Analysis-French diplomacy faces turbulent time if far-right wins election

By Michel Rose

PARIS (Reuters) - French diplomacy could be headed for an unprecedented period of turbulence if the far-right wins a snap parliamentary election, with President Emmanuel Macron and a potential National Rally (RN) prime minister jostling for the right to speak for France.

Marine Le Pen's anti-immigrant, eurosceptic RN extended its lead over Macron's centrist bloc, according to opinion polls published on Friday, the last day of campaigning before Sunday's first round of voting. A second round will take place on July 7.

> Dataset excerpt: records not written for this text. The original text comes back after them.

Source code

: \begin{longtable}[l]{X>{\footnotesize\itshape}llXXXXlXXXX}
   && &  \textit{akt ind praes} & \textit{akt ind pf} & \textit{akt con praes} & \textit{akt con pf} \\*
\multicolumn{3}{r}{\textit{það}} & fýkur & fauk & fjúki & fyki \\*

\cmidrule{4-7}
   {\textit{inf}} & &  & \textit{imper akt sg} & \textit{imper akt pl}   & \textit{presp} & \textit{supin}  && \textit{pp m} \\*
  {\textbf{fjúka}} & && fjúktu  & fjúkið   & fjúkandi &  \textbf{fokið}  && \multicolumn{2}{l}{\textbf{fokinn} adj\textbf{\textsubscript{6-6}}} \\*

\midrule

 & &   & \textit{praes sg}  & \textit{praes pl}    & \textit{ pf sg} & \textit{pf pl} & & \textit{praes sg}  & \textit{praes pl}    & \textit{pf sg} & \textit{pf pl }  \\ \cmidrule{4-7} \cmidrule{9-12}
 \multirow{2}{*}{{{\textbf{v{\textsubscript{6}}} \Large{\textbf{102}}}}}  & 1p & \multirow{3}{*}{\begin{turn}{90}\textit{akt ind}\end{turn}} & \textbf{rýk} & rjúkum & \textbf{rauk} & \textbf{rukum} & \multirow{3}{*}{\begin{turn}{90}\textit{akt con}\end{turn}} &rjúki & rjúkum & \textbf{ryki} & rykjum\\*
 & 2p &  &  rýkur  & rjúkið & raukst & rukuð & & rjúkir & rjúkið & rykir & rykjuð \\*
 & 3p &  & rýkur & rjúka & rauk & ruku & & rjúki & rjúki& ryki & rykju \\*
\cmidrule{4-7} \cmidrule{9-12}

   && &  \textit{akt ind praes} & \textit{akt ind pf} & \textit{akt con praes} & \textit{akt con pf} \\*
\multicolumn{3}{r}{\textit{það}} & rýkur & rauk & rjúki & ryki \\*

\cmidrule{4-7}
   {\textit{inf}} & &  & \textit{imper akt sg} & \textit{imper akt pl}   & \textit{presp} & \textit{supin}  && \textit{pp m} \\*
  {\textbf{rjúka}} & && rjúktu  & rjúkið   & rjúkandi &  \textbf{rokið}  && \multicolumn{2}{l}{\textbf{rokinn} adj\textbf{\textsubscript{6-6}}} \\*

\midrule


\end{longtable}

Voters and diplomats alike have long been accustomed to the president calling the shots in foreign and security policy for France, a permanent member of the U.N. Security Council and a nuclear power, with one of Europe's most powerful militaries.

But what is known in France as the president's "reserved area" of defence and diplomacy is not explicitly stated in the constitution but is more a matter of convention, and this could spell trouble if the RN forms the next government.

During the three previous periods of "cohabitation" since 1958 - when the president and prime minister hail from different parties - tensions sometimes erupted but were quickly doused.

This time could prove more difficult, and Jordan Bardella, the 28-year old RN leader and likely next prime minister, has already indicated he would challenge Macron on global issues.

"It's going to be trench warfare," Gerard Petitpré, a French constitutional lawyer, told Reuters.

Even before the election, the battle lines are being drawn.

Macron told leaders from the European Union's liberal Renew grouping in Brussels on Thursday he would propose faithful ally Thierry Breton as France's commissioner in the next EU executive, a diplomatic source said on condition of anonymity.

That came after Bardella said he was considering other candidates for the job. Le Pen swiftly decried Macron's move.

"Emmanuel Macron is anticipating a victory he cannot win. So he won't be able to name Mr Breton," she told Europe 1 radio. "It is the prime minister's prerogative to name the European Commissioner."


Experts say the French constitution, while awarding the president greater powers on foreign policy than in most parliamentary democracies, still leaves the main levers of policy in the prime minister's hands.

The president is commander-in-chief, chairs defence meetings, negotiates international treaties, and is ultimately the only person able to order the use of France's nuclear deterrent.

But the prime minister heads France's administration and controls the state budget, which must be approved by parliament.

That prompted Le Pen to say the president's title of commander in chief was "honorary", causing outrage in Macron's camp.

"It's an honorary title because the prime minister holds the purse strings," she said.

"Jordan does not intend to pick a fight with him but he has set red lines. On Ukraine, the president will not be able to send troops," she added, referring to Macron's refusal to rule out the possibility of sending French troops to Ukraine.

French constitution expert Petitpré said Le Pen was within her rights to interpret the founding charter that way, but that it could ultimately come back to haunt her, as a president has various ways of making a government's life difficult.

"She shot herself in the foot by signalling they would go for a hard cohabitation," he said. "The president has extensive powers to resist and he will now know he has to use them."

Petitpré cited the first cohabitation period in 1986, when Socialist Francois Mitterrand refused to accept the foreign and defence ministers proposed by conservative prime minister Jacques Chirac because they had virulently criticised the president. Chirac eventually had to propose two different names.


Past cohabitations made for some incongruous scenes at global gatherings. Chirac insisted on attending the 1986 G-7 summit in Tokyo along with Mitterrand, irritating the president who nonetheless managed to be the only one to speak at the final press conference.

By the time of a European summit later that year, the two men had managed to agree a common position even on divisive issues such as South African apartheid.

Under a second cohabitation in 1994, the president and prime minister of the time agreed on sending troops to Rwanda. The third and most recent cohabitation - with Chirac as president and Socialist Lionel Jospin as premier - also went relatively smoothly in foreign policy, with only a few disagreements.

The French would be unforgiving towards leaders who exposed their divisions on the global stage so both sides would have an interest in avoiding overt hostility, said law professor Anne-Marie Cohendet from Paris Pantheon-Sorbonne university.

"Specialists say cohabitation is a strange duel in which the one who shoots first is dead," she said.

However, past cohabitations were between leaders from mainstream parties who largely agreed on major foreign policy issues and the importance of France's alliances.

The RN, which has never held power, has made no secret of its disdain for EU institutions, and has said it wants France to leave NATO's integrated command, though not while the war in Ukraine is raging.

"Should there be a cohabitation between Emmanuel Macron and the RN, it would be nothing like the previous ones... and would be very tough," a former minister who experienced a cohabitation period told Reuters on condition of anonymity.